### Data for processing

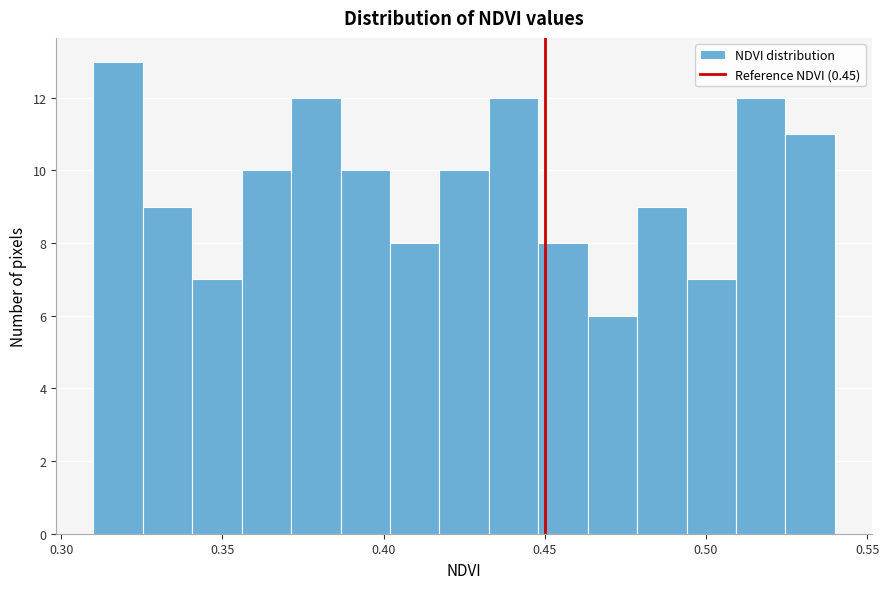

Read against the x-axis, roughly where is the centre of the tallest bar?

0.320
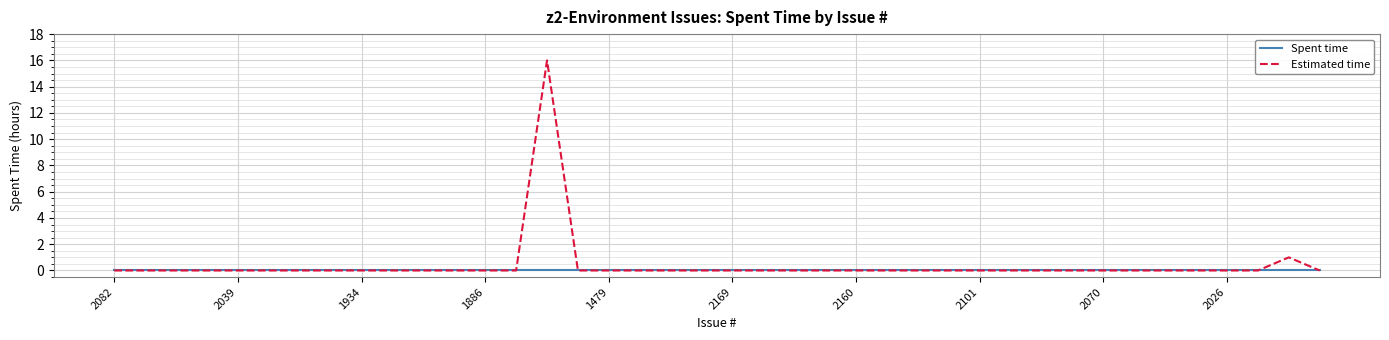

What is the maximum value for Estimated time?

16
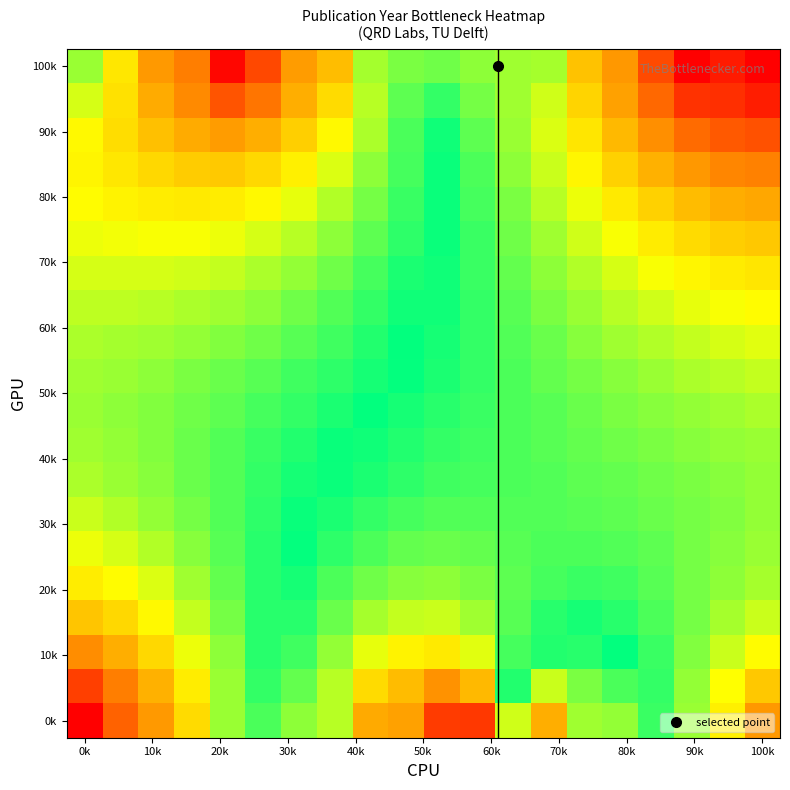

At how many categories does at least one series exceed 49?

14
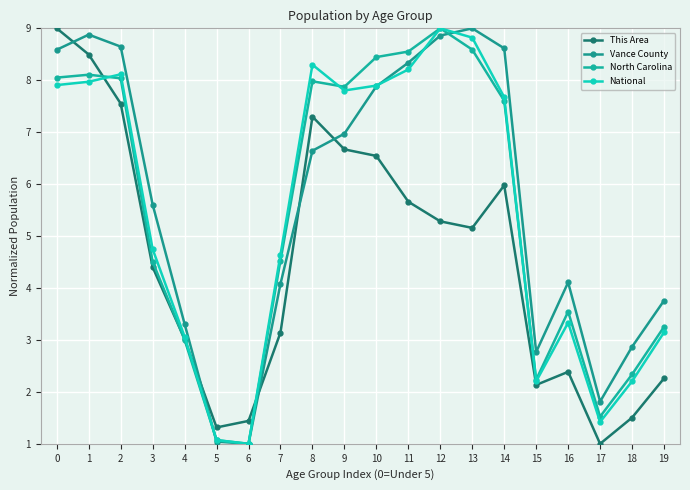

Is this an area chart (filled region under the line)?

No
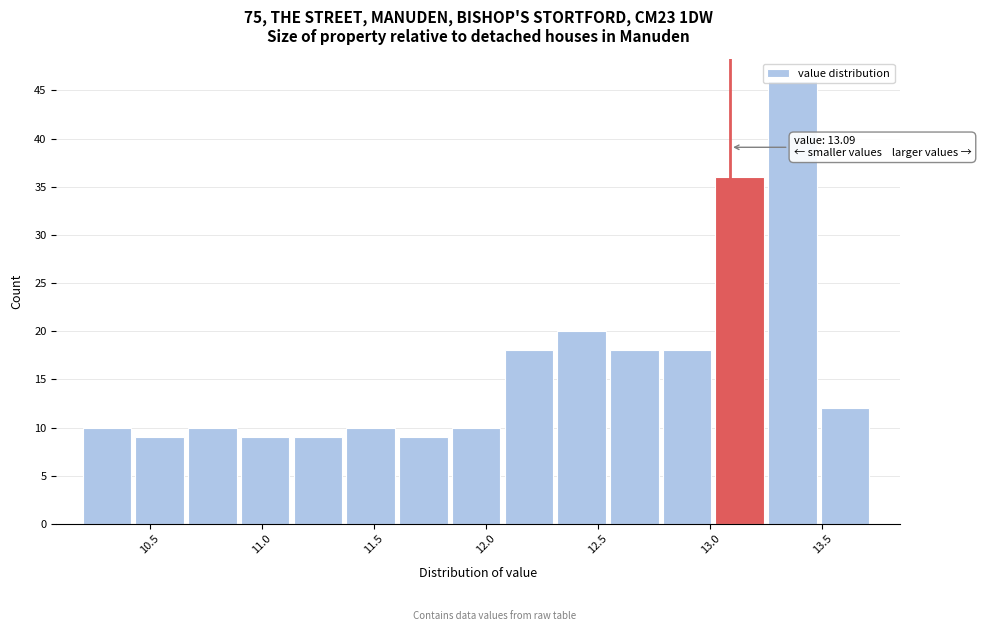

Which range on the x-axis has the tallest bar?

13.25 to 13.50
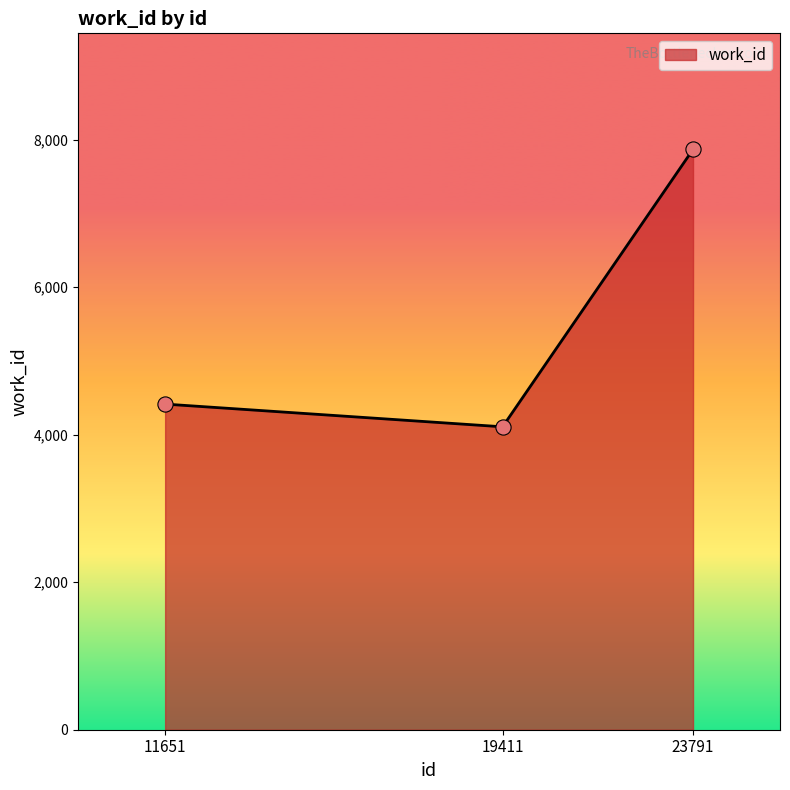

What is the change in value from 19411 to 23791?

+3762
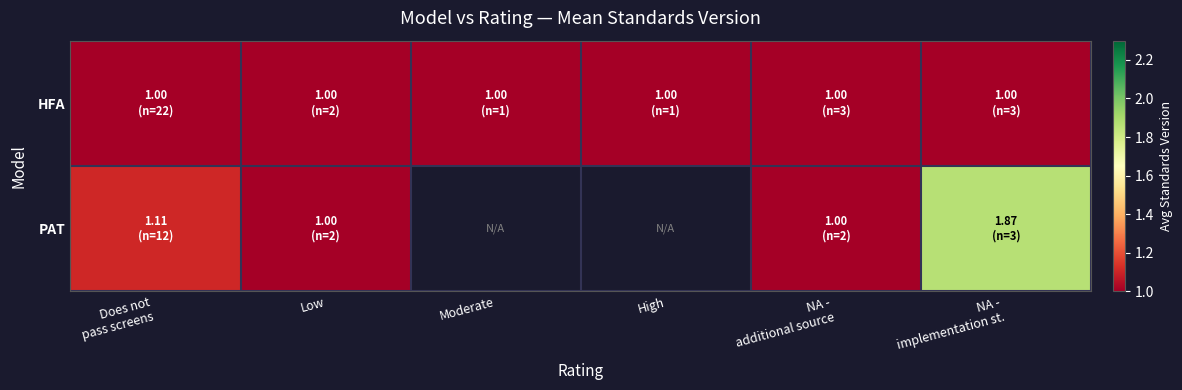

Which series has the largest range (max minus min)?

PAT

######

### Task objective
Set out every line of the records above as a numbered list, skipping blank lines and leaving the pictures out.

### Answer for this exercise
1. Read against the x-axis, roughly where is the centre of the tallest bar?
2. 0.320
3. What is the maximum value for Estimated time?
4. 16
5. At how many categories does at least one series exceed 49?
6. 14
7. Is this an area chart (filled region under the line)?
8. No
9. Which range on the x-axis has the tallest bar?
10. 13.25 to 13.50
11. What is the change in value from 19411 to 23791?
12. +3762
13. Which series has the largest range (max minus min)?
14. PAT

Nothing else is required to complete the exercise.